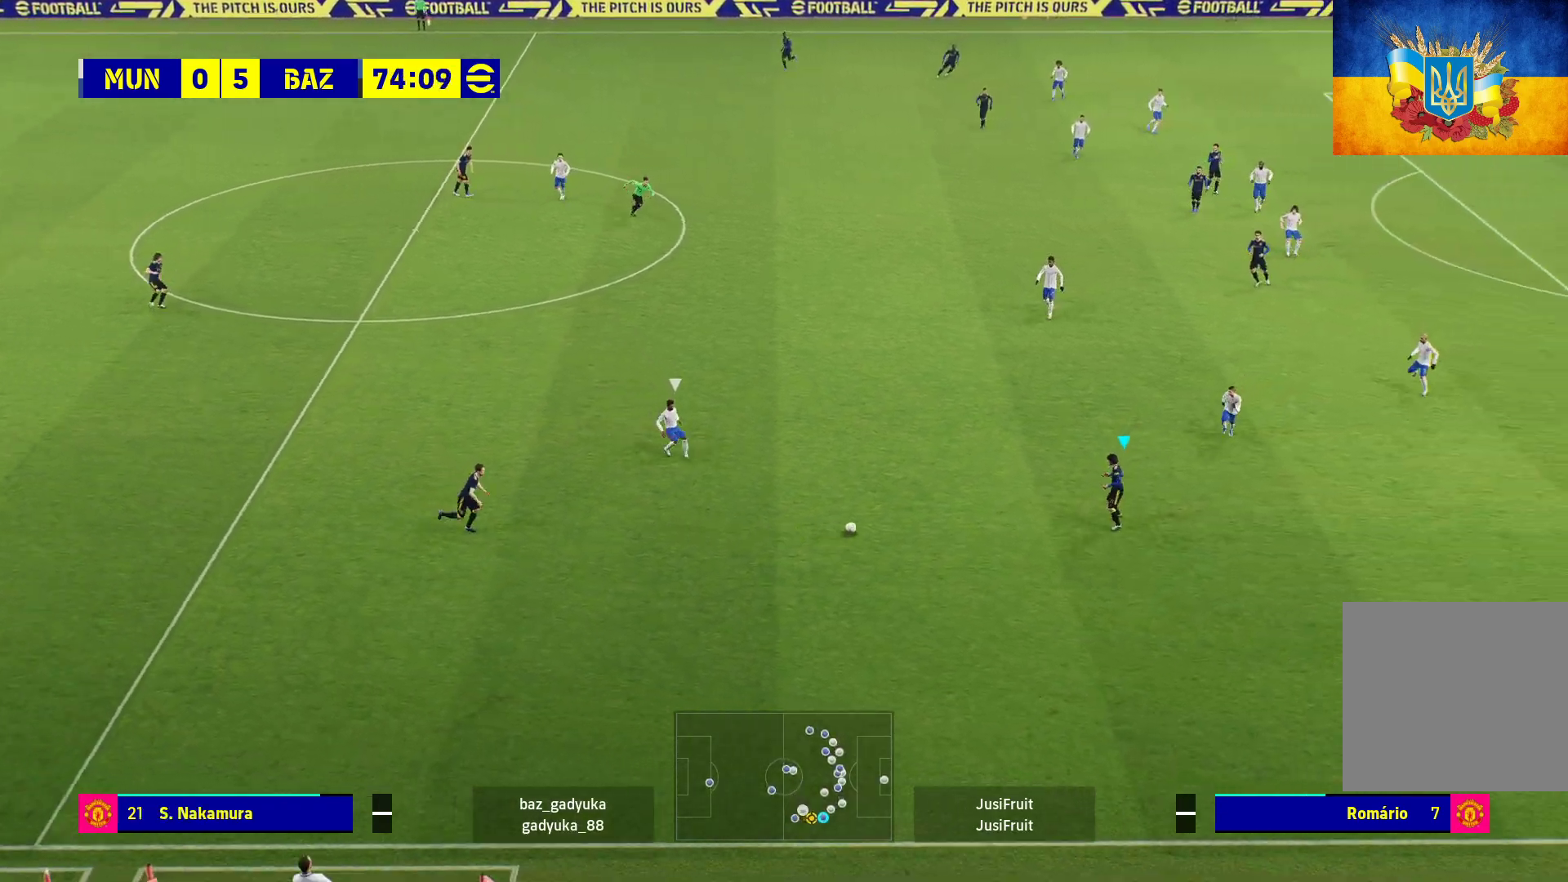
{"buttons": ["A", "L1", "L3"], "left_stick": "up-right", "right_stick": "center", "events": [[350, "L1", "down"], [383, "A", "down"], [383, "left_stick", "up-right"], [433, "L3", "down"]]}
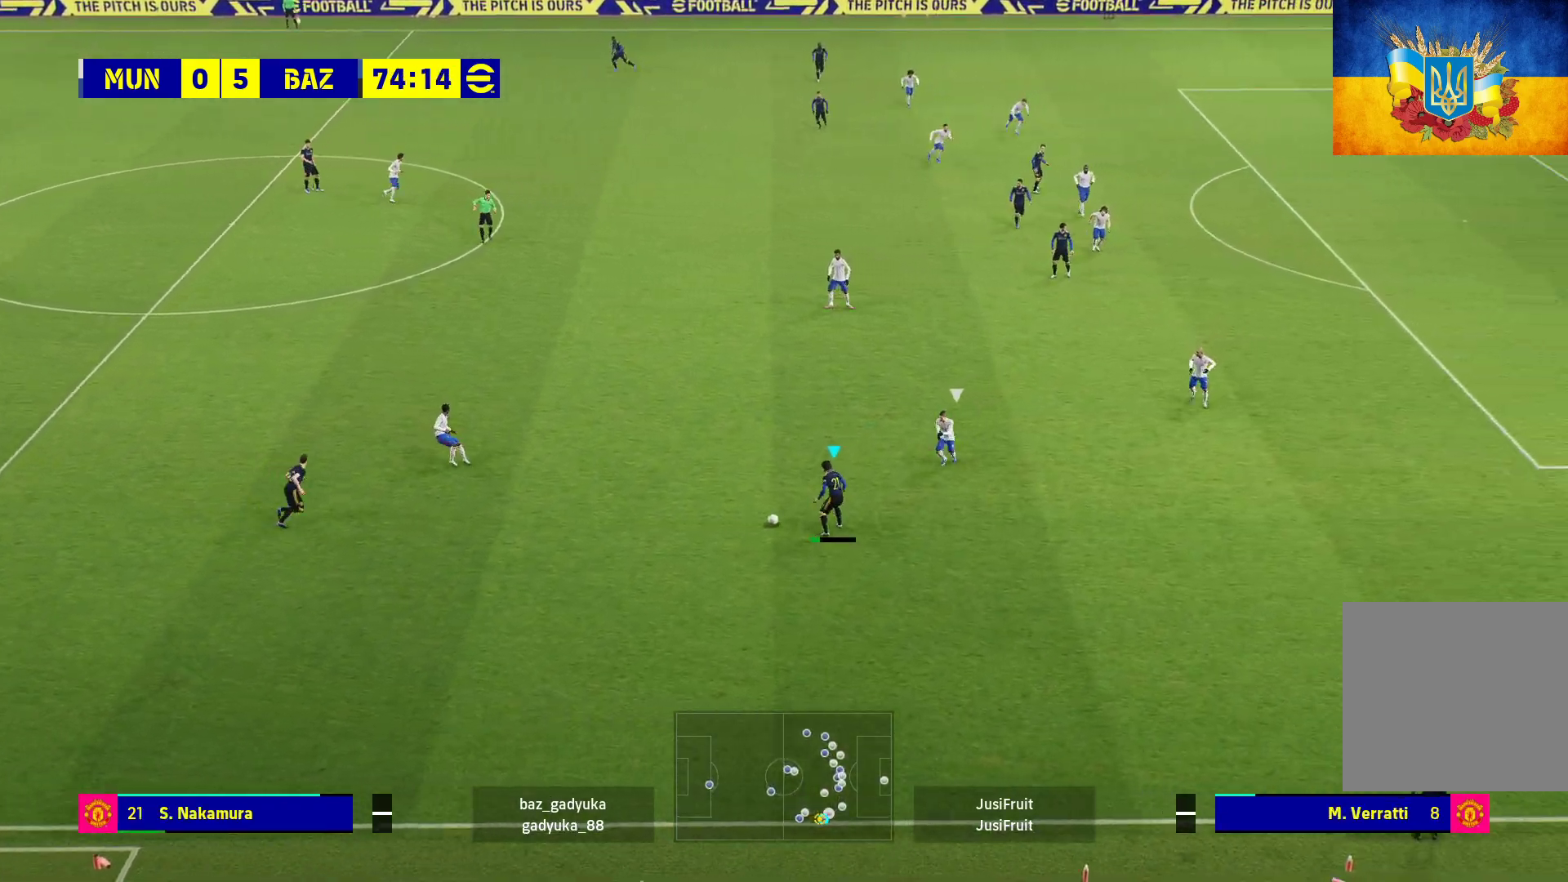
{"buttons": ["L1", "L3"], "left_stick": "up-right", "right_stick": "center", "events": [[67, "A", "up"]]}
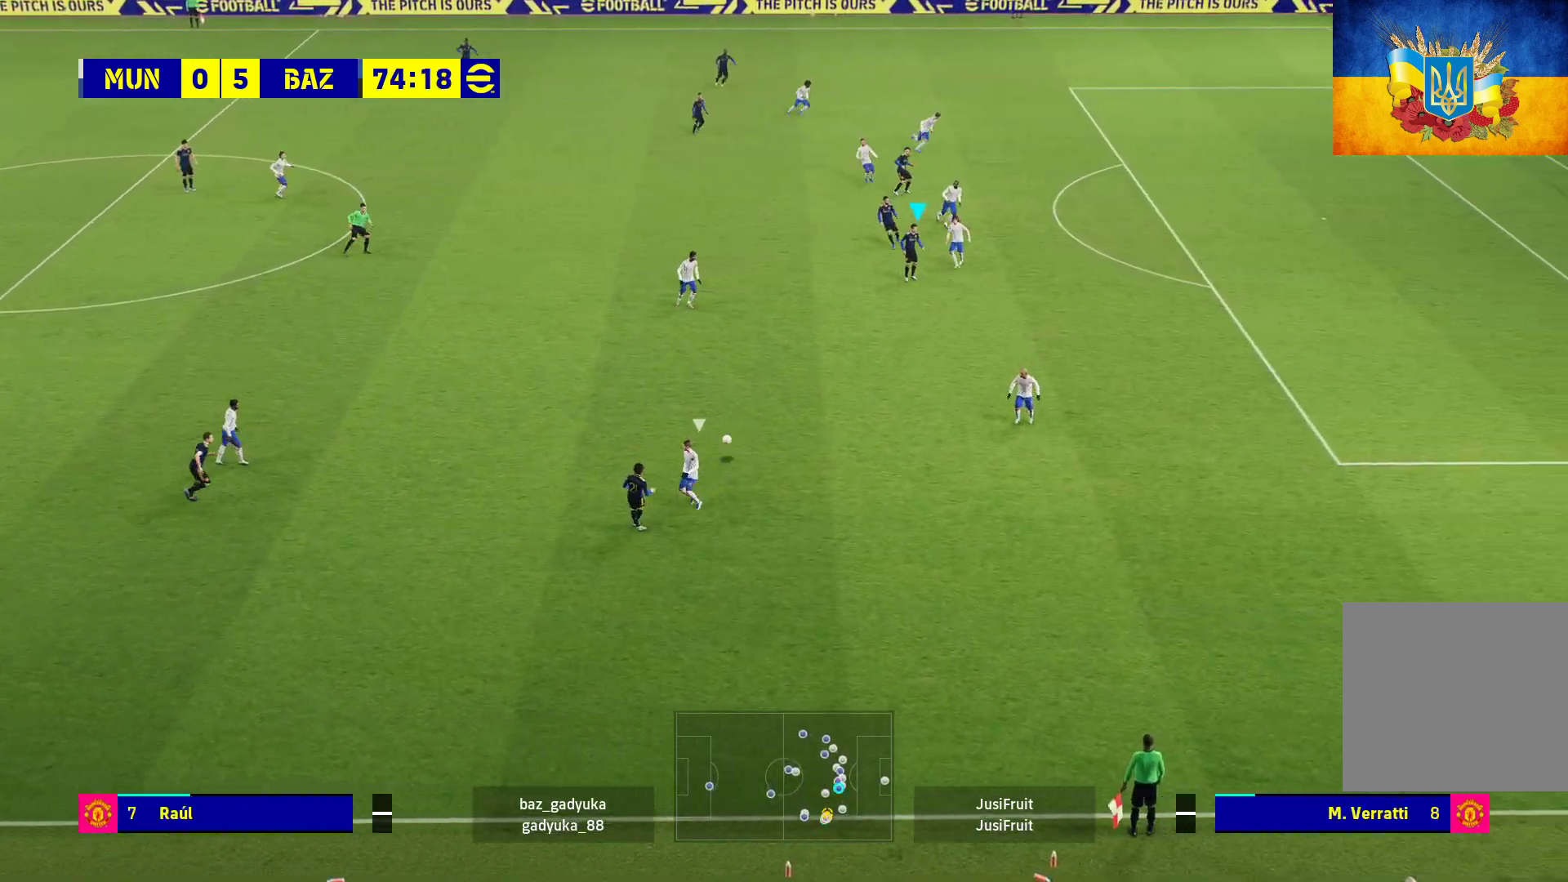
{"buttons": [], "left_stick": "up-left", "right_stick": "center", "events": [[33, "L1", "up"], [33, "L3", "up"], [167, "left_stick", "center"], [367, "left_stick", "up-left"]]}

■ **TASK PROMPT**
The whole listing above is to be printed again exactly; pictures stay out of it.

■ **EXERCISE SOLUTION**
{"buttons": ["A", "L1", "L3"], "left_stick": "up-right", "right_stick": "center", "events": [[350, "L1", "down"], [383, "A", "down"], [383, "left_stick", "up-right"], [433, "L3", "down"]]}
{"buttons": ["L1", "L3"], "left_stick": "up-right", "right_stick": "center", "events": [[67, "A", "up"]]}
{"buttons": [], "left_stick": "up-left", "right_stick": "center", "events": [[33, "L1", "up"], [33, "L3", "up"], [167, "left_stick", "center"], [367, "left_stick", "up-left"]]}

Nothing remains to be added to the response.